Kasten Kevin R, Marcello Peter W, Roberts Patricia L, Read Thomas E, Schoetz David J, Hall Jason F, Francone Todd D, Ricciardi Rocco
Department of Colorectal Surgery, Lahey Hospital and Medical Center, Burlington, Massachusetts.
Dis Colon Rectum. 2015 May;58(5):502-7. doi: 10.1097/DCR.0000000000000340.
Operative results of volvulus are largely unknown because of infrequent diagnosis.
We examined the results of operative intervention for colonic volvulus.
We merged trackable data from the California Inpatient Database with Supplemental Files for Revisit Analyses between January 1, 2005, and December 31, 2007.
Trackable data from California discharge records.
We identified all of the patients with colonic volvulus who underwent 1 of 4 surgical procedures, including manipulation/fixation of the colon, right colectomy, left colectomy, or total colectomy.
During the 36-month study period, we identified recurrence risk, recurrence requiring reoperation, time to reoperation, stoma formation, disposition on discharge, and in-hospital mortality. Fisher exact, χ(2), and ANOVA tests were used when appropriate.

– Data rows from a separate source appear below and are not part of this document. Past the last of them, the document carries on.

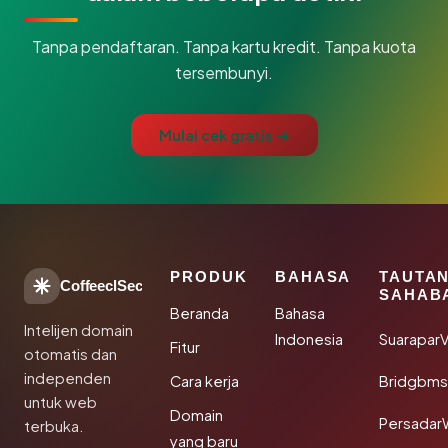
Tanpa pendaftaran. Tanpa kartu kredit. Tanpa kuota
tersembunyi.
Mulai cek gratis →
PRODUK
BAHASA
TAUTA
CoffeeclSec
SAHAB
Beranda
Bahasa
Intelijen domain
Indonesia
SuaraparV
Fitur
otomatis dan
independen
Cara kerja
Bridgbms
untuk web
Domain
Persadar
terbuka.
yang baru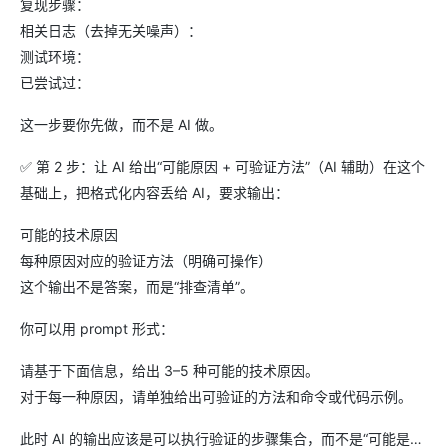
复现步骤：
相关日志（去掉无关噪声）：
测试环境：
已尝试过：
这一步要你先做，而不是 AI 做。
✅ 第 2 步：让 AI 给出“可能原因 + 可验证方法”（AI 辅助）在这个
基础上，把格式化内容丢给 AI，要求输出：
可能的技术原因
每种原因对应的验证方法（明确可操作）
这个输出不是答案，而是“排查清单”。
你可以用 prompt 形式：
请基于下面信息，给出 3–5 种可能的技术原因。
对于每一种原因，请单独给出可验证的方法和命令或代码示例。
此时 AI 的输出应该是可以执行验证的步骤集合，而不是“可能是…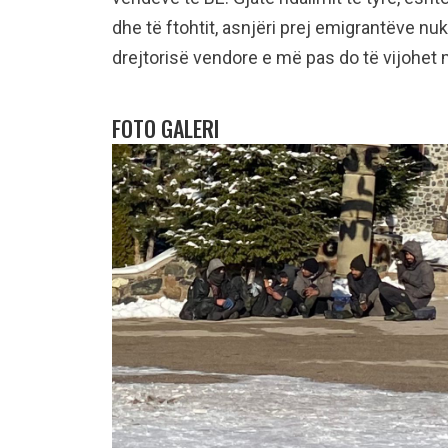
dhe të ftohtit, asnjëri prej emigrantëve nuk
drejtorisë vendore e më pas do të vijohet
FOTO GALERI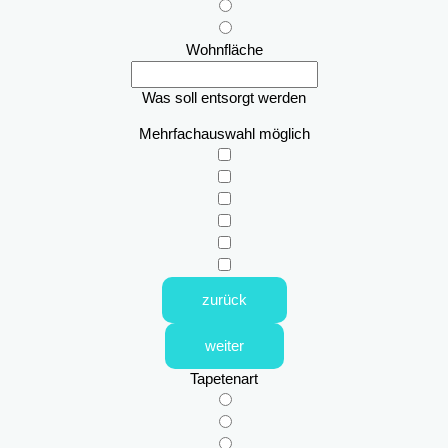
Wohnfläche
Was soll entsorgt werden
Mehrfachauswahl möglich
zurück
weiter
Tapetenart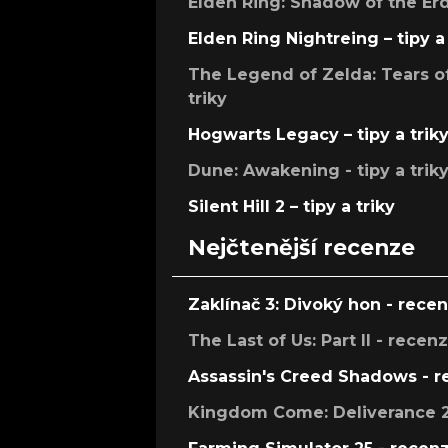
Elden Ring: Shadow of the Erdt
Elden Ring Nightreing – tipy a 
The Legend of Zelda: Tears of
triky
Hogwarts Legacy – tipy a trik
Dune: Awakening - tipy a trik
Silent Hill 2 – tipy a triky
Nejčtenější recenze
Zaklínač 3: Divoký hon - rece
The Last of Us: Part II - recen
Assassin's Creed Shadows - 
Kingdom Come: Deliverance 2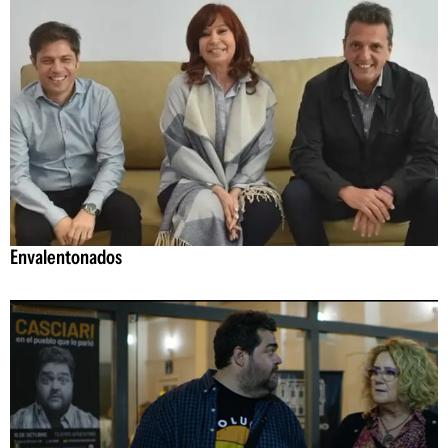
Envalentonados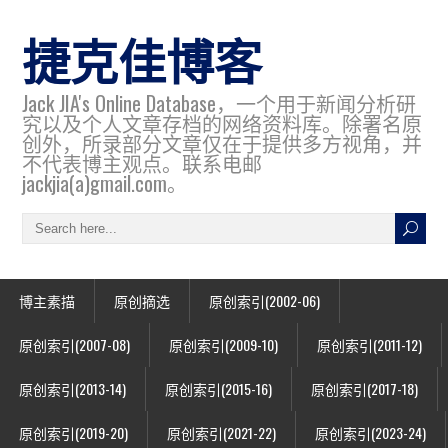
捷克佳博客
Jack JIA's Online Database，一个用于新闻分析研
究以及个人文章存档的网络资料库。除署名原
创外，所录部分文章仅在于提供多方视角，并
不代表博主观点。联系电邮
jackjia(a)gmail.com。
博主素描
原创摘选
原创索引(2002-06)
原创索引(2007-08)
原创索引(2009-10)
原创索引(2011-12)
原创索引(2013-14)
原创索引(2015-16)
原创索引(2017-18)
原创索引(2019-20)
原创索引(2021-22)
原创索引(2023-24)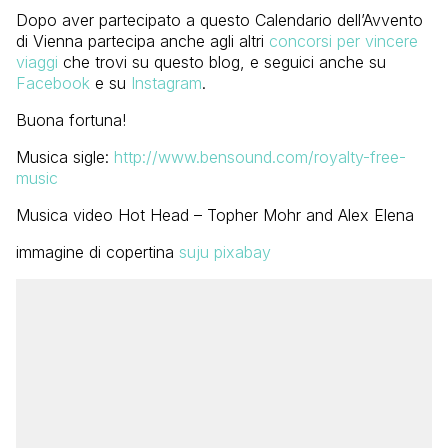
Dopo aver partecipato a questo Calendario dell’Avvento
di Vienna partecipa anche agli altri
concorsi per vincere
viaggi
che trovi su questo blog, e seguici anche su
Facebook
e su
Instagram
.
Buona fortuna!
Musica sigle:
http://www.bensound.com/royalty-free-
music
Musica video Hot Head – Topher Mohr and Alex Elena
immagine di copertina
suju pixabay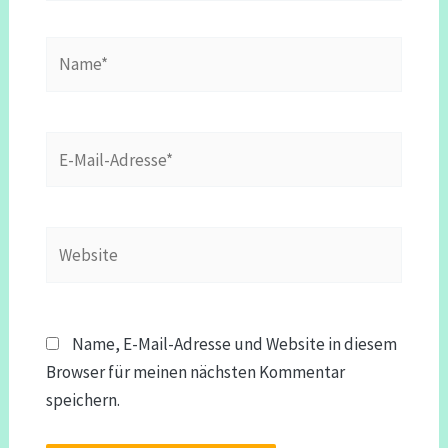
Name*
E-
Mail-
Adresse*
Website
Name, E-Mail-Adresse und Website in diesem
Browser für meinen nächsten Kommentar
speichern.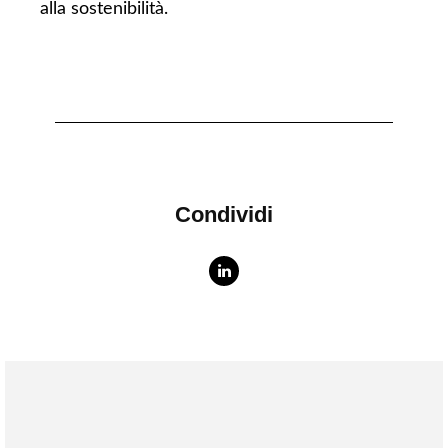
alla sostenibilità.
Condividi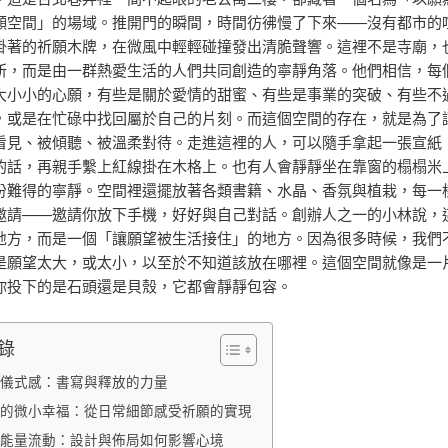
願空間」的場域。推開門的瞬間，時間彷彿慢了下來——沒有都市的
掛著的祈願木牌，在微風中輕輕碰撞發出清脆聲響。這裡不是寺廟，
所，而是由一群熱愛生活的人們共同創造的寧靜角落。他們相信，每
大小小的心願，有些是關於愛情的甜蜜、有些是事業的突破、有些不
，或是在忙碌中找回屬於自己的片刻。而這個空間的存在，就是為了
看見、被傾聽、被溫柔對待。走進這裡的人，可以隨手拿起一張宣紙
的話，再親手繫上紅線掛在木格上。也有人會靜靜坐在靠窗的榻榻米
份難得的寧靜。空間裡還擺放著各類書籍、水晶、香氛與植栽，每一
邀請——邀請你放下手機，好好與自己對話。創辦人之一的小林說，
地方，而是一個「讓願望被生活接住」的地方。因為很多時候，我們
是願望太大，或太小，以至於不知道該放在哪裡。這個空間就像是一
你投下的是石頭還是貝殼，它都會靜靜包容。
錄
儀式感：書寫與釋放的力量
的微小幸福：從日常細節感受祈願的實現
能量流動：設計與佈局如何影響心境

We identified 2141 patients with colonic volvulus who were undergoing intraoperative manipulation/fixation of the colon (n = 209 (12%)), right (n = 728 (41%)), left (n = 781 (44%)), or total colectomy (n = 56 (3%)). Patients treated with intraoperative manipulation/fixation were younger, more likely to be women, and more likely to have private insurance. Patients who underwent total colectomy had the highest risk of mortality (21%), highest risk of stoma creation (64%), and longest length of stay (18 days); were more likely to be readmitted (9%); and were the most likely to be discharged to a skilled nursing facility (48%). Patients treated with intraoperative manipulation/fixation had the lowest mortality, risk of stoma formation, length of stay, and likelihood of discharge to skilled nursing facility but the highest risk of subsequent procedures for volvulus (26%) over a follow-up ranging from 0 to 687 days.
This study was limited by retrospective study design, heterogeneous patient factors, and inability to identify the time of last follow-up.
The majority of patients with volvulus underwent a resectional procedure. A subset without resection had favorable initial outcomes but remained at high risk for subsequent procedures. There may be a potential role for evaluating intraoperative manipulation/fixation in a small subset of patients with colonic volvulus.
由于诊断不常见,肠扭转的手术结果在很大程度上尚不明确。
我们研究了结肠扭转手术干预的结果。
我们将2005年1月1日至2007年12月31日期间加利福尼亚住院患者数据库中的可追踪数据与用于复诊分析的补充文件进行了合并。
来自加利福尼亚出院记录的可追踪数据。
我们确定了所有接受4种手术之一的结肠扭转患者,这4种手术包括结肠的手法复位/固定、右半结肠切除术、左半结肠切除术或全结肠切除术。
在36个月的研究期间,我们确定了复发风险、需要再次手术的复发情况、再次手术时间、造口形成情况、出院处置情况以及住院死亡率。在适当的时候使用了Fisher精确检验、χ²检验和方差分析。
我们确定了2141例结肠扭转患者,他们正在接受结肠的术中手法复位/固定(n = 209(12%))、右半结肠切除术(n = 728(41%))、左半结肠切除术(n = 781(44%))或全结肠切除术(n = 56(3%))。接受术中手法复位/固定治疗 的患者更年轻,更有可能是女性,并且更有可能拥有私人保险。接受全结肠切除术的患者死亡率最高(21%),造口形成风险最高(64%),住院时间最长(18天);再次入院的可能性更大(9%);并且最有可能被转至专业护理机构(48%)。在0至687天的随访期间,接受术中手法复位/固定治疗的患者死亡率、造口形成风险、住院时间以及转至专业护理机构的可能性最低,但随后因肠扭转进行再次手术的风险最高(26%)。
本研究受回顾性研究设计、患者因素异质性以及无法确定最后随访时间的限制。
大多数肠扭转患者接受了切除手术。一部分未接受切除术的患者初始结局良好,但后续手术风险仍然很高。对于一小部分结肠扭转患者评估术中手法复位/固定可能具有潜在作用。